Boy Scout Troop 35 was originally formed in Ft Worth. It was the 1st day of December 1922 and the first charter organization was the Travis Avenue Baptist Church.
In the early 30’s, there was a scout troop in town and the Kennedale Historical Society has compiled a list of 14 scouts dating back as far as 1930. Unfortunately, little information has been uncovered since.

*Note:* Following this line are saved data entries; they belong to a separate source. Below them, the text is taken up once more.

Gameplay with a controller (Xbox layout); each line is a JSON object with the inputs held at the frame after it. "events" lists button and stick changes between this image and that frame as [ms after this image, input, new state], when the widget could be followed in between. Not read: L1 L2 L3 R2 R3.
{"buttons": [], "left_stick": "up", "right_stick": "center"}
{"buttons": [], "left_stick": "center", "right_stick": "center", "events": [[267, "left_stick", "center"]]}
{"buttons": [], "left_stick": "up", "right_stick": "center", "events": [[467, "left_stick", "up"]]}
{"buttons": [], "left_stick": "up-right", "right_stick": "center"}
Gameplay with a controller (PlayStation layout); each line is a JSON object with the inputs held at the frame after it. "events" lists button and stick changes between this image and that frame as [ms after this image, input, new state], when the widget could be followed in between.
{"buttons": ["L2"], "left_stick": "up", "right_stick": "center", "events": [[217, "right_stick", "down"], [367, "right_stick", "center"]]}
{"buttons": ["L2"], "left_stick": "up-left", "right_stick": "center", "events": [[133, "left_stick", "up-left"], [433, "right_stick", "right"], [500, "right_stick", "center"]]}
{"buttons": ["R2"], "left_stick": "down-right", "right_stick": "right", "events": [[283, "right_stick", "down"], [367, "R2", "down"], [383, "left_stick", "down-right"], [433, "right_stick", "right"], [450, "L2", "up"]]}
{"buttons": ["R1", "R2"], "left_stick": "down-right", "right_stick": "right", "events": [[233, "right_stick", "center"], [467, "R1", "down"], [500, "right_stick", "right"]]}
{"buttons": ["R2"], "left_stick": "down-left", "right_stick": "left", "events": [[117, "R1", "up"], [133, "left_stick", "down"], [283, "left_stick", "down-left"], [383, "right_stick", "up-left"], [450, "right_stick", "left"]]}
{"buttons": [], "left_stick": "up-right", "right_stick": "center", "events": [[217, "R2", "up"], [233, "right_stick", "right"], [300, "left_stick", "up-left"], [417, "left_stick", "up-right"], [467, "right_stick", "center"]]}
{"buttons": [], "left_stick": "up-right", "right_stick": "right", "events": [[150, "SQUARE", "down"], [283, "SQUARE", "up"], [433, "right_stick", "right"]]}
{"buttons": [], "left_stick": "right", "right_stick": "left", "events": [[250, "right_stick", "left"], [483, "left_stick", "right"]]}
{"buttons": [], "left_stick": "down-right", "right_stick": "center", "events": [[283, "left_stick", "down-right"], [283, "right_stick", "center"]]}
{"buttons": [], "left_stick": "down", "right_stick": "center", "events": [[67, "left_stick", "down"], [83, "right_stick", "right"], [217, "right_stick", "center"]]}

Early Kennedale Scouts first met in an old wooden structure that was moved from the original location where the Valero Station currently sits on the corner of New Hope and Kennedale Parkway. The building was relocated facing Broadway in Block 48 lots 1 & 2 next to the current Scout Hut on Broadway and Spiller. The building was the Williamson Mercantile and Drug store operated by the Williamson family who owned Lots 1-8 in the same block. The building served as the first schoolhouse in Kennedale. The school was relocated to a red brick building with a rock wall that surrounded it next to the current KISD admin building. Upstairs of the Williamson Mercantile served as meeting space for the Rebecca’s, the Odd Fellow lodge and the local Boy Scout Troop. (Troop number and charter unknown)
By 1946, Troop 35 had moved to Kennedale. On the 11th day of December that year, the Application for Charter was signed by the 1st United Methodist Church of Kennedale with Scoutmaster C.M. Savage in charge. The 1st UMC of Kennedale would remain the Charter Organization for the next 75 years and is still a partner with the troop as a youth ministry.